Lehrer immer häufiger Opfer von Gewalt
Erneut ist die Zahl gewaltsamer Übergriffe auf Lehrer in Niedersachsen angestiegen. Im Jahr 2019 wurden 362 Lehrer Opfer von Gewalt, wie das Landeskriminalamt mitteilte. Das sind 40 Übergriffe mehr als im Jahr 2018 (322). Noch deutlicher ist der Anstieg gegenüber dem Jahr 2017: Damals wurden in der Kriminalitätsstatistik 229 Attacken gezählt - rund ein Drittel weniger als zwei Jahre später. Die meisten der angegriffenen Lehrer werden demnach Opfer von körperlichen Attacken, von Schlägen oder Tritten - doch auch verbale Angriffe nehmen offenbar zu.

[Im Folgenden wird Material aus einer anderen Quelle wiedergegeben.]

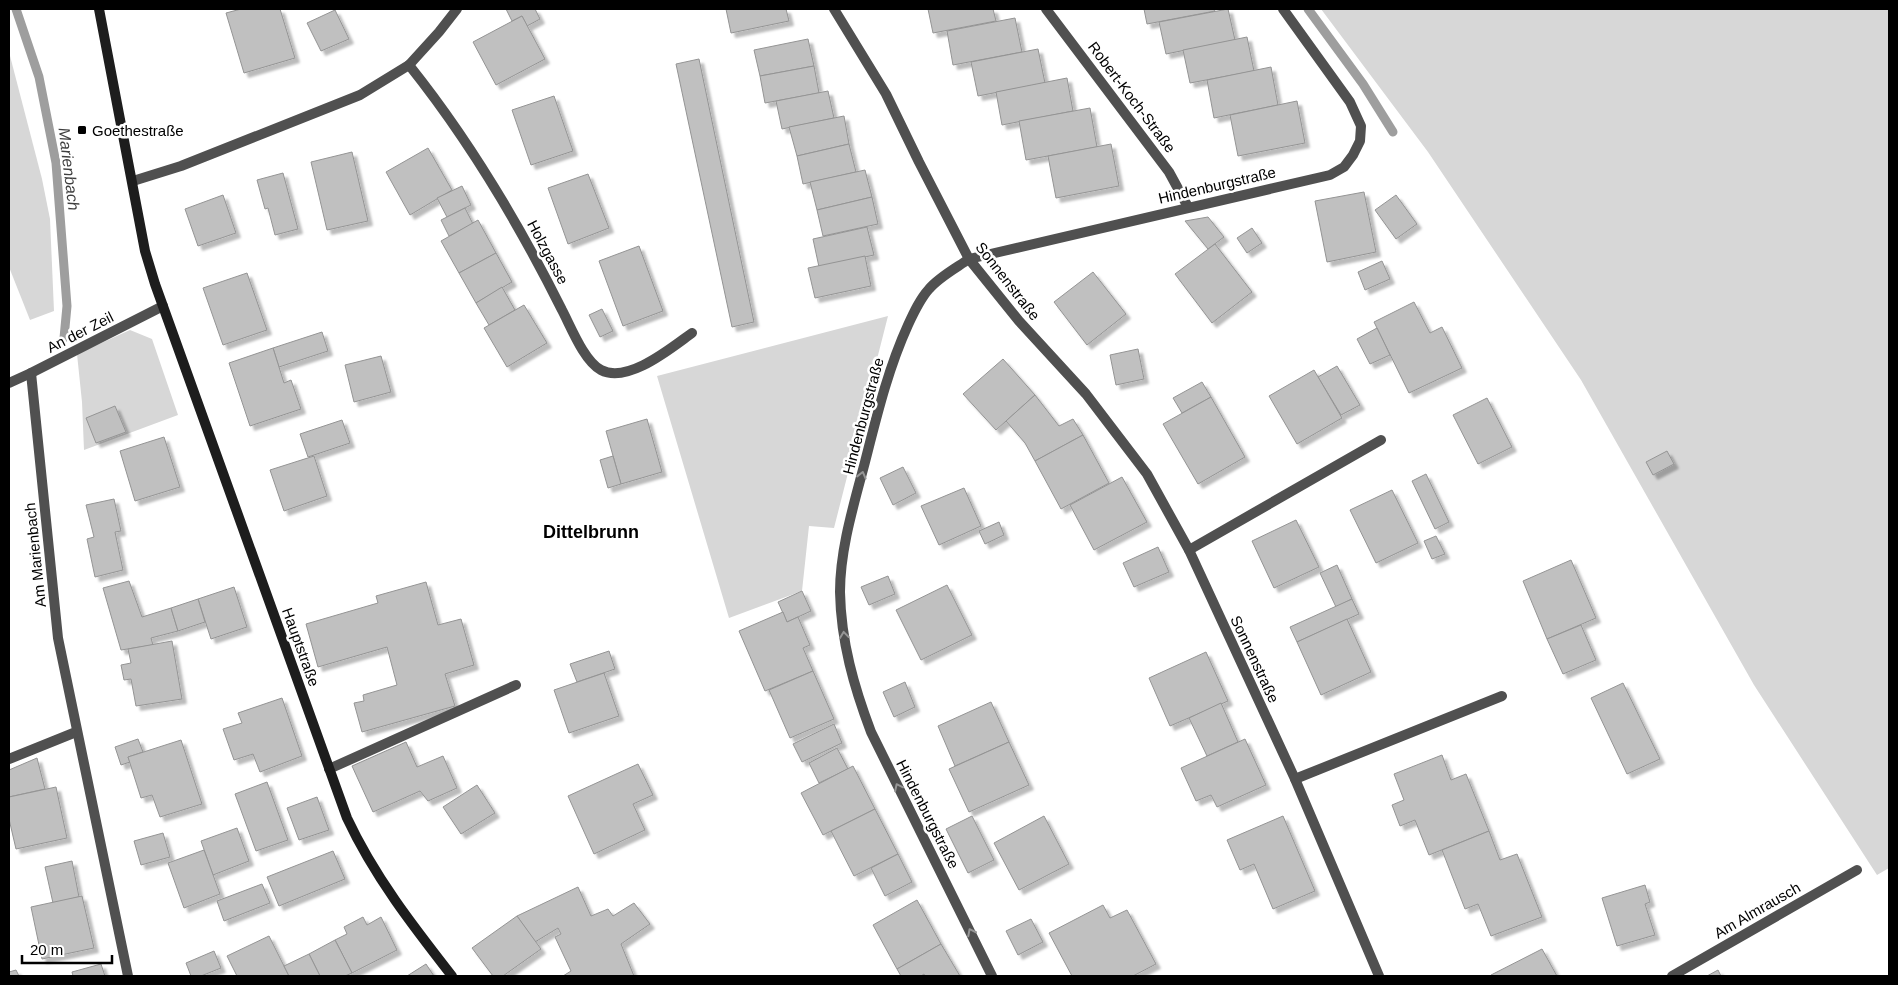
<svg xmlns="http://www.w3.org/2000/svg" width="1898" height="985" viewBox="0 0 1898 985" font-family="Arial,sans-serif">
  <defs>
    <filter id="shadow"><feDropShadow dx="4.5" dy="4.5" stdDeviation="1" flood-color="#0004"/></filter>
  </defs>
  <rect width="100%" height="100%" fill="#fff"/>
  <!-- green -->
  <g fill="#d7d7d7">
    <polygon points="1321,9 1889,9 1889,868 1877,875 1754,685 1581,380 1428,152"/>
    <polygon points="9,52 42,179 50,219 54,311 30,320 9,267"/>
    <polygon points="888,316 834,528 809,526 802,591 729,618 657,376"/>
    <polygon points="130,330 152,339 178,415 84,450 82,402 77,354"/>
  </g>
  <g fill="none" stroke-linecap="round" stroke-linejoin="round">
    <!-- stream -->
    <g stroke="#9e9e9e" stroke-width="9">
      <polyline points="16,9 39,77 56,163 67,306 64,338"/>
      <polyline points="1308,9 1363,84 1393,132"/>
    </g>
  </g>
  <!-- building -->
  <g fill="#c0c0c0" stroke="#949494" filter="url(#shadow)">
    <polygon points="241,9 280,9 295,58 244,73 226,13"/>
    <polygon points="506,9 535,9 540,19 527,26 522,16 512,21"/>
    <polygon points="726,9 786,9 789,21 731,33"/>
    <polygon points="928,9 993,9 996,21 933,33"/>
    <polygon points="1144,9 1214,9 1215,11 1147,24"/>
    <polygon points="1228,9 1235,40 1166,54 1159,22"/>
    <polygon points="335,10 349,39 321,51 307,23"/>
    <polygon points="522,16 545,59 496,85 473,42"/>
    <polygon points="1015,18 1022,52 953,65 947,31"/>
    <polygon points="1247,37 1254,71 1190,83 1183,50"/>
    <polygon points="808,39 814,66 760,76 754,50"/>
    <polygon points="1038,49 1045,83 978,96 971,62"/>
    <polygon points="699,59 754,322 732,327 676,64"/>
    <polygon points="814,66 819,93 765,103 760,76"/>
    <polygon points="1271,67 1278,105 1214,118 1207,80"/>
    <polygon points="1067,78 1073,111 1002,125 996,92"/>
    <polygon points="828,91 834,118 782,129 776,101"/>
    <polygon points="554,96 573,151 531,165 512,110"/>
    <polygon points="1297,101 1305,143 1238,156 1230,115"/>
    <polygon points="1090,108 1097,147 1026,160 1019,121"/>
    <polygon points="844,116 849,144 797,156 789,127"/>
    <polygon points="849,144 856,172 803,184 797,156"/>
    <polygon points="1111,144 1119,186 1056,198 1048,156"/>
    <polygon points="428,148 452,190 410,215 386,172"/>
    <polygon points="352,152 368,221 327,230 311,162"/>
    <polygon points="865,170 872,197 817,210 810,182"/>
    <polygon points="283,173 298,229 275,235 268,208 265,209 257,180"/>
    <polygon points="588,174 609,228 568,244 548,188"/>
    <polygon points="462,186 471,205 447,217 437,198"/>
    <polygon points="1364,192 1376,252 1327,262 1315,201"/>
    <polygon points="223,195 236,233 198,246 185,209"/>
    <polygon points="1396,195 1417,224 1396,239 1375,210"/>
    <polygon points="872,197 878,224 823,236 817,210"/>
    <polygon points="465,208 473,224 449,236 441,220"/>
    <polygon points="1208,217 1224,237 1208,249 1185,221"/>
    <polygon points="478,220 496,253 459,273 441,241"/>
    <polygon points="867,227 874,255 819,267 813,239"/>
    <polygon points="1252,228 1262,243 1247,253 1237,238"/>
    <polygon points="1215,244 1252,292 1212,323 1175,274"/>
    <polygon points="639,246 663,311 623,326 599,261"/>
    <polygon points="496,253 512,282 476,303 459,273"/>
    <polygon points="865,256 871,286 815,298 808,268"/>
    <polygon points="1382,261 1390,279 1365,290 1358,272"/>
    <polygon points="1093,272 1126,314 1087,345 1054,302"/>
    <polygon points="247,273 267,330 223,345 203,288"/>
    <polygon points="502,287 515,310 489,325 476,303"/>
    <polygon points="1414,302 1430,333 1442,327 1462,368 1409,393 1374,322"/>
    <polygon points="524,305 547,343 507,367 484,328"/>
    <polygon points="602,309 613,331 600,337 589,315"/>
    <polygon points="1377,328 1390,355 1370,364 1357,339"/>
    <polygon points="322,332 328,351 279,367 273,348"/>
    <polygon points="273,348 284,383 291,380 301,409 250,426 229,363"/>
    <polygon points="1138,349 1144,379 1116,385 1110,355"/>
    <polygon points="381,356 391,392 354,402 345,365"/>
    <polygon points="1003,359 1035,395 996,430 963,394"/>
    <polygon points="1337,366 1360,405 1341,415 1318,377"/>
    <polygon points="1314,370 1342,418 1297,444 1269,396"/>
    <polygon points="1202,382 1211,397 1182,413 1173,398"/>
    <polygon points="1035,395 1059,426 1073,419 1083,435 1035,461 1025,443 1006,421"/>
    <polygon points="1211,397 1245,457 1198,484 1163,424"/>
    <polygon points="1487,398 1512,447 1478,464 1453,415"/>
    <polygon points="115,406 126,432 96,443 86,418"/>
    <polygon points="647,419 662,472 621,484 606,431"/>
    <polygon points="342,420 350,443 308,457 300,434"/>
    <polygon points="1083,435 1109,483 1061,509 1035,461"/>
    <polygon points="164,437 180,487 135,501 120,451"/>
    <polygon points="1667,451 1674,464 1653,475 1646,462"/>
    <polygon points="314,456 327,496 284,511 270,470"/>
    <polygon points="613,456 621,484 608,488 600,460"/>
    <polygon points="903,467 916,493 893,505 880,478"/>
    <polygon points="1426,474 1449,522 1435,529 1412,481"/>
    <polygon points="1122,477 1147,522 1094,550 1070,505"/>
    <polygon points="964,488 981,526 939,545 921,506"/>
    <polygon points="1392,490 1418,543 1376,563 1350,510"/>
    <polygon points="114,499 121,531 115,532 123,570 95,577 87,539 94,537 86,505"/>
    <polygon points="1296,520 1319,567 1274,588 1252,541"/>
    <polygon points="999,522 1004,535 985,544 979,531"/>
    <polygon points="1436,536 1445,554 1432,559 1424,541"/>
    <polygon points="1158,547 1169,572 1134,587 1123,563"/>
    <polygon points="1571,560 1596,618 1547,639 1523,581"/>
    <polygon points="1337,565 1352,599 1336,607 1320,573"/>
    <polygon points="888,576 895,594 869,605 861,587"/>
    <polygon points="129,581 142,617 171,608 178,631 151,638 153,645 121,650 103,588"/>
    <polygon points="426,582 438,625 461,619 474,665 445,674 455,706 362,732 354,703 364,701 363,695 397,685 387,647 318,667 306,624 378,603 376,596"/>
    <polygon points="947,585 972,635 921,660 896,610"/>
    <polygon points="234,587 247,627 211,639 198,599"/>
    <polygon points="802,591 811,611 787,622 778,602"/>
    <polygon points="198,599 205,622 178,631 171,608"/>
    <polygon points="1352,599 1359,614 1297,642 1290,627"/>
    <polygon points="783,612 787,622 798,617 810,645 803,648 813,671 765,691 739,631"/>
    <polygon points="1347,619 1371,672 1321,695 1297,642"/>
    <polygon points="1581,625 1596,660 1563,674 1547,639"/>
    <polygon points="172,641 182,699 136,706 131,679 124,680 121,665 131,663 128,649"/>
    <polygon points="609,651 615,669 577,682 570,664"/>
    <polygon points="1206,652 1228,701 1170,726 1149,678"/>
    <polygon points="813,671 834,719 790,738 769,690"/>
    <polygon points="604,673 619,716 569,733 554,690"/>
    <polygon points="905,682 915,707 894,717 883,692"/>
    <polygon points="1623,683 1660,759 1627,774 1591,698"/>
    <polygon points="282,698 302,756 260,772 253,754 234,760 223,729 242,723 238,713"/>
    <polygon points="991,702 1009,742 955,766 938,726"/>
    <polygon points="1221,703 1238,742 1207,756 1189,718"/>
    <polygon points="834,724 842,743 802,762 793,744"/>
    <polygon points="138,739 143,752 128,757 130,762 121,765 115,747"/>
    <polygon points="1245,739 1266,785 1217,807 1211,795 1196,801 1181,768"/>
    <polygon points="181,740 202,804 160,817 152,795 141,798 128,757"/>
    <polygon points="406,742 417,767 443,756 457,788 428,801 420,791 373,812 352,766"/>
    <polygon points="1009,742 1029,785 969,812 949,769"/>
    <polygon points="837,748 848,769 819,783 809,763"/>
    <polygon points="1442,755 1451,780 1466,774 1489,831 1429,855 1415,820 1400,826 1392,805 1404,800 1394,774"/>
    <polygon points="37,758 45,789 9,797 9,770"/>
    <polygon points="638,764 653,795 633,804 645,830 594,854 568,796"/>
    <polygon points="853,766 875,809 823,835 801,793"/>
    <polygon points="267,782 288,840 256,851 235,794"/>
    <polygon points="477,785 495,813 461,834 443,807"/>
    <polygon points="56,787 67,838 16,849 9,819 9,797"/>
    <polygon points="317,797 329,830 299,840 287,808"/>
    <polygon points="875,809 898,854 854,876 831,831"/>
    <polygon points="972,816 994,860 968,873 946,829"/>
    <polygon points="1044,816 1069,864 1019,890 994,843"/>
    <polygon points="1283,816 1315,891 1273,909 1254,864 1240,870 1227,840"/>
    <polygon points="237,828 249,861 213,875 201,841"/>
    <polygon points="1489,831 1500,860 1517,854 1542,917 1491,936 1478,904 1465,909 1442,850"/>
    <polygon points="163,833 170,857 141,865 134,841"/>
    <polygon points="204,850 220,894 184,908 168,863"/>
    <polygon points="333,851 345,879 279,906 267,877"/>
    <polygon points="898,854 912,882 885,896 871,868"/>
    <polygon points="72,861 79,897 53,903 45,867"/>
    <polygon points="262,884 270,903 224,921 217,901"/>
    <polygon points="1645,885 1650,902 1645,904 1655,935 1617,946 1602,898"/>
    <polygon points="578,887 591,916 608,909 613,916 634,903 650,924 621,944 634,976 563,976 571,971 555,937 561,934 558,928 535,942 517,916"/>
    <polygon points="82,896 94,948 42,959 31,907"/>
    <polygon points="917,900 941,944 897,969 873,925"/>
    <polygon points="1103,905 1110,918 1127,910 1156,964 1133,976 1072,976 1049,933"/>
    <polygon points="517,916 541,949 503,976 493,976 472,948"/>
    <polygon points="363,917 367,925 381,917 397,950 352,973 335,940 347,934 344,927"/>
    <polygon points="1031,919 1043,942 1018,955 1006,931"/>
    <polygon points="269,936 289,976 237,976 227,956"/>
    <polygon points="335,940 352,973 345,976 320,976 309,954"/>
    <polygon points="941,944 960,976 925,976 924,974 921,976 901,976 897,969"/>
    <polygon points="1542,949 1557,976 1492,976 1491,975"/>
    <polygon points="214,951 221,968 201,976 191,976 186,963"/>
    <polygon points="309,954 320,976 289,976 284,966"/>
    <polygon points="101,964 105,976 73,976 72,972"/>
    <polygon points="426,964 434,976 407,976"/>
    <polygon points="16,970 19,976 9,976 9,972"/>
    <polygon points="1718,970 1721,976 1707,976"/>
  </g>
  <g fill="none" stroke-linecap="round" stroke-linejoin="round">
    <!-- street -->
    <g stroke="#505050" stroke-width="10">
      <polyline points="834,9 886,94 919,162 969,259 1019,321 1086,394 1147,474 1189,550 1295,779 1379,976"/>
      <polyline points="1046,9 1169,172 1188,207"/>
      <path d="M 409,65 C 469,140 519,224 562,310 C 571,327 584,361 601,370 C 628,384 671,348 692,333"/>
      <polyline points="133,181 181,166 360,95 409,65 439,32 457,9"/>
      <polyline points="31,373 58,638 128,976"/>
      <polyline points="9,383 31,373 163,306"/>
      <polyline points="1189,550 1381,440"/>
      <polyline points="9,759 76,732"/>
      <polyline points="329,769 516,685"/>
      <polyline points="1295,779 1502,696"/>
      <path d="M 992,976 L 871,732 C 854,687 841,642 840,592 C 840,549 854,504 865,462 C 877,415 888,369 908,325 C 914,312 920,299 929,289 C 939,277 956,268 969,259 L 1330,175 L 1344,167 L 1353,155 L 1360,141 L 1361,126 L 1350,102 L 1283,9"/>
      <polyline points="1672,976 1857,870"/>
    </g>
    <!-- secondary -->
    <path stroke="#1d1d1d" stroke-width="10" d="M 99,9 L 145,251 L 155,284 L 347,818 C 374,876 413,926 452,976"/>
  </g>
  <!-- one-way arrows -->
  <defs><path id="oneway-chevron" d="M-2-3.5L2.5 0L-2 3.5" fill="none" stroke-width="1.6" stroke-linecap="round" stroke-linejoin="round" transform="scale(1.25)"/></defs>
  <g stroke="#969696">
    <use href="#oneway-chevron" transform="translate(862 475) rotate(-76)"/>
    <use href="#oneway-chevron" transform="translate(844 635) rotate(-97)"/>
    <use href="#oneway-chevron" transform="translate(898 787) rotate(-116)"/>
    <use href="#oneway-chevron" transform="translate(971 932) rotate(-117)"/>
  </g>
  <!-- markers -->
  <rect fill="#000" stroke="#fff" stroke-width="2" x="77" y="125" width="10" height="10" rx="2.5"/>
  <g text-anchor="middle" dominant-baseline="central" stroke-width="5" stroke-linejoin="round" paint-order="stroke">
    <!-- street labels -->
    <g font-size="15" fill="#000" stroke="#fff">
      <text transform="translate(1132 97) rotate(53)">Robert-Koch-Straße</text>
      <text transform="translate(1217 185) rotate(-13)">Hindenburgstraße</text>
      <text transform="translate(548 252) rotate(62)">Holzgasse</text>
      <text transform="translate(1008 281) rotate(52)">Sonnenstraße</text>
      <text transform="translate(80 332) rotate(-27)">An der Zeil</text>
      <text transform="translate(863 416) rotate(-75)">Hindenburgstraße</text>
      <text transform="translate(35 555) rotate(-96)">Am Marienbach</text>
      <text transform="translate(301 647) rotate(70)">Hauptstraße</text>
      <text transform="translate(1255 659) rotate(65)">Sonnenstraße</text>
      <text transform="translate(928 814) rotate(63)">Hindenburgstraße</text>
      <text transform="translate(1757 910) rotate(-30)">Am Almrausch</text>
    </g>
    <!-- poi labels -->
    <g font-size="15" fill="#000" stroke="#fff" text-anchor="start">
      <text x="92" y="130">Goethestraße</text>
    </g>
    <!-- water labels -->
    <g font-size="16" font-style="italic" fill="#3f3f3f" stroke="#fff">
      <text transform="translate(69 169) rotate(83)">Marienbach</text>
    </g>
    <!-- quarter labels -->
    <g font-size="18" font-weight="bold" fill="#000" stroke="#fff">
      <text x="591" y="532">Dittelbrunn</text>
    </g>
  </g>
  <!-- border -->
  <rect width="1898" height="985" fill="none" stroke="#000000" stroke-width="20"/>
  <!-- scale -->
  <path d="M22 955v8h90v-8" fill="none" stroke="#000000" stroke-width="2.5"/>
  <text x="30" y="955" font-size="15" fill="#000000" stroke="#ffffff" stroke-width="4" paint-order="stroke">20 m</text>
</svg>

Lehrerverband sieht gesellschaftliches Problem
Der Verband Niedersächsischer Lehrkräfte (VNL/VDR) sieht Parallelen zu den ebenfalls gestiegen Angriffen auf Polizei und Rettungskräfte. VNL/VDR-Vorsitzender Torsten Neumann gibt zwar zu bedenken, dass auch die Meldebereitschaft bei den Lehrern gestiegen sein könnte. Allerdings sieht er auch ein gesellschaftliches Problem. Toleranz und Respekt voreinander seien gesunken, das Klima rauer geworden. "Das entlädt sich unter anderem auch in Schulen", so Neumann. Diese könnten das Problem nicht alleine lösen, auch die Eltern müssten agieren. "Da muss ein Umdenken in allen Köpfen passieren", fordert Neumann.
GEW: Mehr Sozialarbeit und Psychologen nötig
Besorgt zeigt sich Laura Pooth: Die Landesvorsitzende der Gewerkschaft Erziehung und Wissenschaft (GEW) sieht ebenfalls ein gesellschaftliches Problem. Dazu kämen Faktoren wie extremer Leistungsdruck, soziale Ausgrenzung und Armut. Diese könnten zu aggressivem Verhalten führen, so Pooth. Zudem würden großen Klassen an den Schulen oft zu wenige Lehrkräfte gegenüberstehen. Pooth fordert daher mehr Beschäftigte für Sozialarbeit und Schulpsychologie in den Schulen.
Gesellschaftliche Debatte nötig
Das Kultusministerium verurteilt die Straftaten gegen Lehrer scharf. "Jedes Delikt muss angezeigt, verfolgt und geahndet werden", hieß es in einer Stellungnahme. Auch das Ministerium sieht Parallelen zum Anstieg der Gewalt bei Rettungskräfte und Kommunalpolitiker. Es bestehe "die Sorge, dass grundsätzlich etwas ins Rutschen gekommen ist, was Respekt und die Akzeptanz von Regeln angeht", hieß es. Eine breite gesellschaftliche Debatte sei dringend geboten, um gegensteuern zu können.